-- Passage for review --
____________
The unexpected death of Justice Antonin Scalia in February and the failure of the Senate to confirm a replacement have left an eight-member court that seems to be shying away from big political questions and hot-button issues that might produce unsatisfying 4-4 votes. But as veteran Supreme Court litigator Tom Goldstein quipped recently at a DC panel discussion on the court, “There are plenty of boring, important cases out there.”

Even in its reduced state, the court can’t entirely avoid some critical conflicts in need of resolution. For instance, a number of its cases this term involve race in the justice system and elsewhere, at a particularly timely moment when many parts of the country are suffering from deep unrest over the role of race in law enforcement.

One of the first cases slated for oral arguments this term is Buck v. Davis, a case that raises a serious question about how race has infected the “machinery of death.” In 1997, Duane Buck was sentenced to death in Texas after his own lawyer introduced an expert witness who testified that Buck was more likely to commit violent crimes in the future because he was black. Potential for future danger is a critical component juries must consider in issuing a death sentence in Texas.

Texas has conceding that such testimony was unconstitutional, but it has continued to press for Buck’s execution nonetheless. The high court will have to decide whether the case presents extraordinary enough circumstances to justify reopening his sentencing. A ruling against Buck would send a disturbing signal to the justice system that there’s virtually no amount of racial discrimination that could prompt the court to overturn a death sentence tainted by bias.

In Pena-Rodriguez v. Colorado, the court will also take up the issue of racial bias on juries. By law, jury deliberations can’t be used to help a defendant appeal a negative sentence. But in this case, one of the jurors, who convicted Miguel Pena-Rodriguez of misdemeanor charges related to groping a young woman, insisted during the deliberations that he didn’t believe the defendant or his alibi witness because they were Mexican. Pena-Rodriguez is seeking a new trial on the basis of the juror’s behavior, and the question before the court is whether there can be exceptions to jury deliberation confidentiality in the interest of granting defendants their Sixth Amendment right to an impartial jury.

In what almost looks like deliberate scheduling, the court’s biggest racial discrimination case on the docket so far will be argued on Election Day (perhaps in the hope that reporters will be too busy to notice). The city of Miami has filed two cases against Bank of America and Wells Fargo for allegedly targeting minorities with predatory loans that contributed to the city’s foreclosure crisis. The city argues that such discriminatory lending and the resulting loan defaults left the city with diminished tax revenues and huge bills for cleaning up the mess left behind in blighted neighborhoods. The question for the court is whether Congress, in the Fair Housing Act, intended for municipalities, or only individuals, to sue to combat lending discrimination. The lower court sided with Miami, but if the high court disagrees, cities deeply affected by the foreclosure crisis will lose this particular avenue for holding banks accountable.
____________
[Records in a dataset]
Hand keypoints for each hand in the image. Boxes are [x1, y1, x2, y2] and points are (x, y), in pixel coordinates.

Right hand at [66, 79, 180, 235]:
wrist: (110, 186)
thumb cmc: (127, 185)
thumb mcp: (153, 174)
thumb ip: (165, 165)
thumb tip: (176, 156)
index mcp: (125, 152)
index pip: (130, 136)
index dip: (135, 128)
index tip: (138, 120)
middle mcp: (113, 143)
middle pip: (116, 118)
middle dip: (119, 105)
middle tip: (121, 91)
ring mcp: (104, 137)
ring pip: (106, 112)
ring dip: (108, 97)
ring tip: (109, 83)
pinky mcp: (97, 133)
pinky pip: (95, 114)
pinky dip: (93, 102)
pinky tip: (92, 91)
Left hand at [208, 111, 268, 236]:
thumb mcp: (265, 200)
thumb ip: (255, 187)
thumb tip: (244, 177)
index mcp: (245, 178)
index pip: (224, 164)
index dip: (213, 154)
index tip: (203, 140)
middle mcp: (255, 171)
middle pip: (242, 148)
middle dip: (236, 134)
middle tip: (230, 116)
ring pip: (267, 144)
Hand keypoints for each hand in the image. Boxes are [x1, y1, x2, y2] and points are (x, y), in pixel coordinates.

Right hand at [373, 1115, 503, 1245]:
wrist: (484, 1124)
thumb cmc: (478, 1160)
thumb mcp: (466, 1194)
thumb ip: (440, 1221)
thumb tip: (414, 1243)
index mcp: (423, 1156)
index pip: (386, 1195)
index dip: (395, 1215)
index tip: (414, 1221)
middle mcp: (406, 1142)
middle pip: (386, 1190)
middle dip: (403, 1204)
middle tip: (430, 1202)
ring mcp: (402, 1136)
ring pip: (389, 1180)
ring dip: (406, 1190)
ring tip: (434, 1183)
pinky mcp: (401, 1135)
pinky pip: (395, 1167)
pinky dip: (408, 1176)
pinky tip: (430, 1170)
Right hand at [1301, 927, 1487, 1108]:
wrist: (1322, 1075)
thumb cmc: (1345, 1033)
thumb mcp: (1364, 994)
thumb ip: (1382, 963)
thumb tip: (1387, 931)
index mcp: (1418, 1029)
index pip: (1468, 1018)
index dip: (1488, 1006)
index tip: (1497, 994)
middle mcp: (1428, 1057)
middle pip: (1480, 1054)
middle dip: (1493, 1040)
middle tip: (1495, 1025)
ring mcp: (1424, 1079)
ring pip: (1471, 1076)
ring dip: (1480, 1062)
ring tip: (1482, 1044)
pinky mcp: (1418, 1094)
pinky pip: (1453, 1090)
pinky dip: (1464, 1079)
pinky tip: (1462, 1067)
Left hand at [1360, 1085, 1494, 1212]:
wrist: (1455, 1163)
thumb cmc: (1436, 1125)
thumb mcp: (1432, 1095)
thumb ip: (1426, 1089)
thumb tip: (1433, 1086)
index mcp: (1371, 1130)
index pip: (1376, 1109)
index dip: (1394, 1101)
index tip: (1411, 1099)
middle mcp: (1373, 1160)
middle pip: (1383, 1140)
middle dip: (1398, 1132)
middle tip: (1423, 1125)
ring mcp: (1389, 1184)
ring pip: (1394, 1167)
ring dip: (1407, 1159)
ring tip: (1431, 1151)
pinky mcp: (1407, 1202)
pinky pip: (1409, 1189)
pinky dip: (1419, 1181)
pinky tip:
____________
-- Exercise objective --
List every person named in the passage above about the Supreme Court's term.

-- Answer space --
Antonin Scalia, Tom Goldstein, Duane Buck, Miguel Pena-Rodriguez